> _Data for the task_

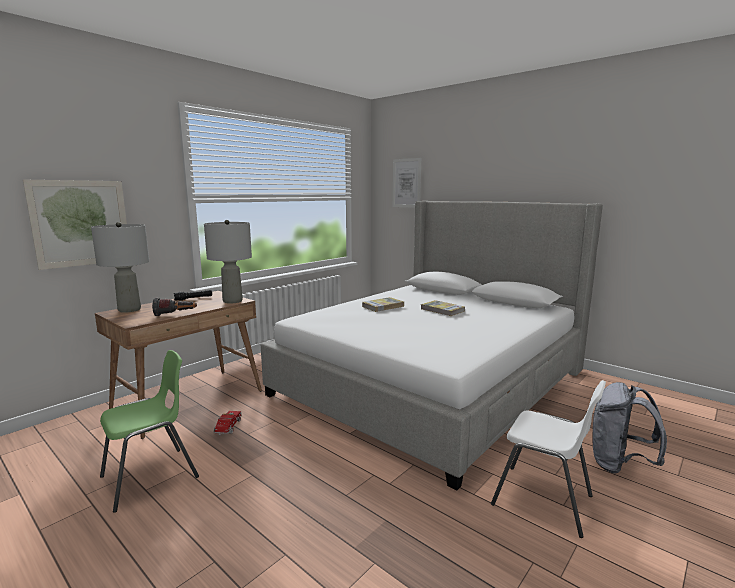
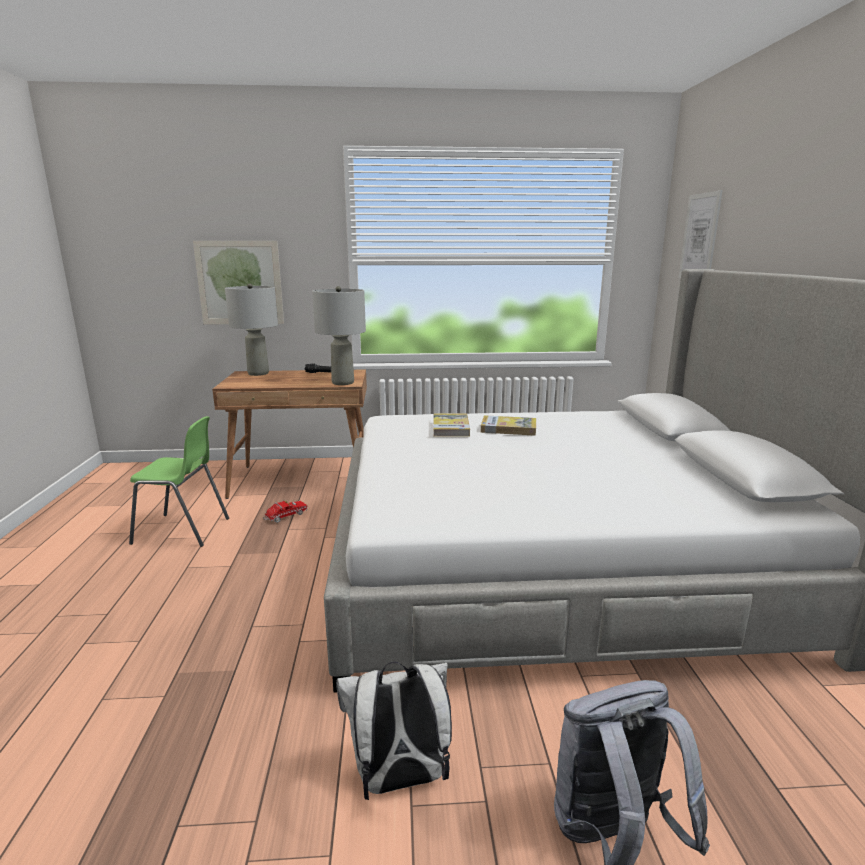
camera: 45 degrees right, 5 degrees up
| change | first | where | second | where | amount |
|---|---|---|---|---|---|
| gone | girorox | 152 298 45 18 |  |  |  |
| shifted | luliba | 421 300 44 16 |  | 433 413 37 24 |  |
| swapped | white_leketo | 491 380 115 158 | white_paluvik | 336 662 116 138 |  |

> _Work item_
Could you give the material above again, exactly and without its pictures?

> _Answer to the problem_
camera: 45 degrees right, 5 degrees up
| change | first | where | second | where | amount |
|---|---|---|---|---|---|
| gone | girorox | 152 298 45 18 |  |  |  |
| shifted | luliba | 421 300 44 16 |  | 433 413 37 24 |  |
| swapped | white_leketo | 491 380 115 158 | white_paluvik | 336 662 116 138 |  |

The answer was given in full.